Max: I grew up across the street from Mullaly Skate Park in the Bronx. Its a huge BMX park but rollerbladers and skateboarders hang out there. I spent every single day there growing up, started my own Wheel/T-shirt brand in 2001-2003, toured the 48 of 50 states. It grew to the point where pretty much the pros we looked up to ended up looking up to us and now we all cool! I still skate,  but I'm 32 years old now, I don't risk myself like I did as a kid but still have fun. 
True: You and I are both fathers. How has being a father impacted your life and way of thinking?

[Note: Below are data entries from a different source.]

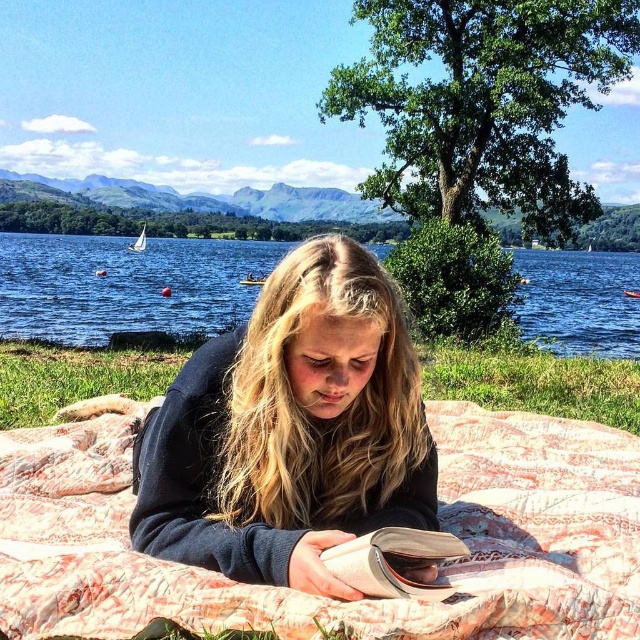
You are a photographer trying to capture the person reading on the pink quilted blanket at center and the green grass at center. Which object is closer to the camera?

The pink quilted blanket at center is closer to the camera because it is in front of the green grass at center.

You are a photographer holding a camera 5.26 feet away from the pink quilted blanket at center where the person is lying. You want to capture a wide shot that includes both the blanket and the distant mountains. Do you think you can step back to get a better composition without moving the camera? Explain your reasoning.

The camera is already 5.26 feet away from the pink quilted blanket at center. Since the photographer wants to capture a wide shot including the distant mountains, stepping back would allow a wider angle to include more of the background, so yes, stepping back is possible and advisable to achieve the desired composition.

You are planning to take a nap in the serene outdoor scene described. You want to lie down on the pink quilted blanket at center. Based on the coordinates provided, can you confirm if the point marked by point (323, 596) is the correct location for the blanket?

Yes, the pink quilted blanket at center is represented by point (323, 596), so the coordinates indicate the correct location for the blanket.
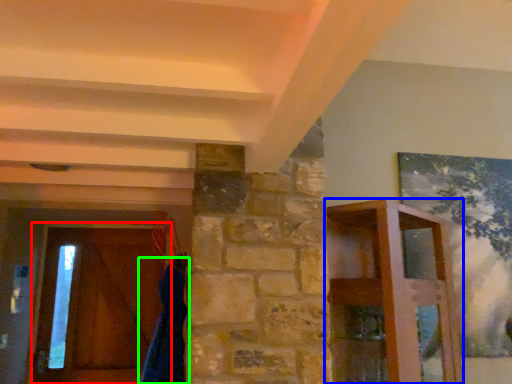
Question: Considering the real-world distances, which object is farthest from barn door (highlighted by a red box)? furniture (highlighted by a blue box) or robe (highlighted by a green box)?

Choices:
 (A) furniture
 (B) robe

Answer: (A)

Max: Being a father made me grow the hell up and look at things more realistically. My daughter is 9 going on 10 years old. Being responsible for another life is no joke and seeing my daughter grow before my eyes makes me appreciate what I have and work that much harder to make sure she has more than I did. It truly humbles you, this fatherhood thing. I learned to accept the fact that it ain't all about me and that there is a bigger picture, so I work even harder to try to give my daughter what every father wants to give their daughter. The WORLD (Interviewer's Note: This is absolutely correct).
True: For 2015, what are your goals?
Max: For 2015, my goals are to release "A Stoner's Life," throw at least 4 more events so my friends can sell their art and work without getting ripped off by some of the many CULTURE VULTURES we have running around our scenes, and rinse and repeat. 
True: Final question, what do you want your legacy to be when it's all said and done?
Max: When it's all done, I want to put out as much good energy and love out there as I can. Hopefully, in turn, some of the people who I helped will do the same for someone else and keep that cycle going. I truly do believe that you get back what you put in and I just wanna put out as much good as I possibly can for us all. Our people need it.